[TRY IT] Pictures should be excluded; otherwise, copy every entry exactly.

Stored data entries:
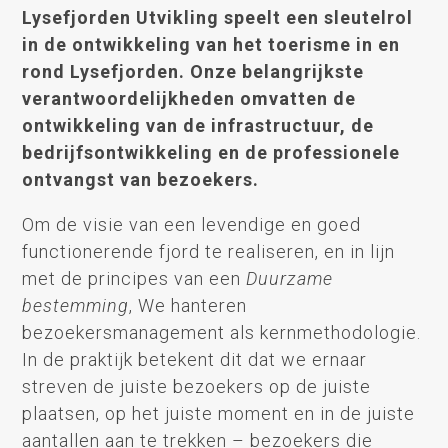
Lysefjorden Utvikling speelt een sleutelrol
in de ontwikkeling van het toerisme in en
rond Lysefjorden. Onze belangrijkste
verantwoordelijkheden omvatten de
ontwikkeling van de infrastructuur, de
bedrijfsontwikkeling en de professionele
ontvangst van bezoekers.
Om de visie van een levendige en goed
functionerende fjord te realiseren, en in lijn
met de principes van een
Duurzame
bestemming
, We hanteren
bezoekersmanagement als kernmethodologie.
In de praktijk betekent dit dat we ernaar
streven de juiste bezoekers op de juiste
plaatsen, op het juiste moment en in de juiste
aantallen aan te trekken – bezoekers die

[ANSWER BOX]
Lysefjorden Utvikling speelt een sleutelrol
in de ontwikkeling van het toerisme in en
rond Lysefjorden. Onze belangrijkste
verantwoordelijkheden omvatten de
ontwikkeling van de infrastructuur, de
bedrijfsontwikkeling en de professionele
ontvangst van bezoekers.
Om de visie van een levendige en goed
functionerende fjord te realiseren, en in lijn
met de principes van een
Duurzame
bestemming
, We hanteren
bezoekersmanagement als kernmethodologie.
In de praktijk betekent dit dat we ernaar
streven de juiste bezoekers op de juiste
plaatsen, op het juiste moment en in de juiste
aantallen aan te trekken – bezoekers die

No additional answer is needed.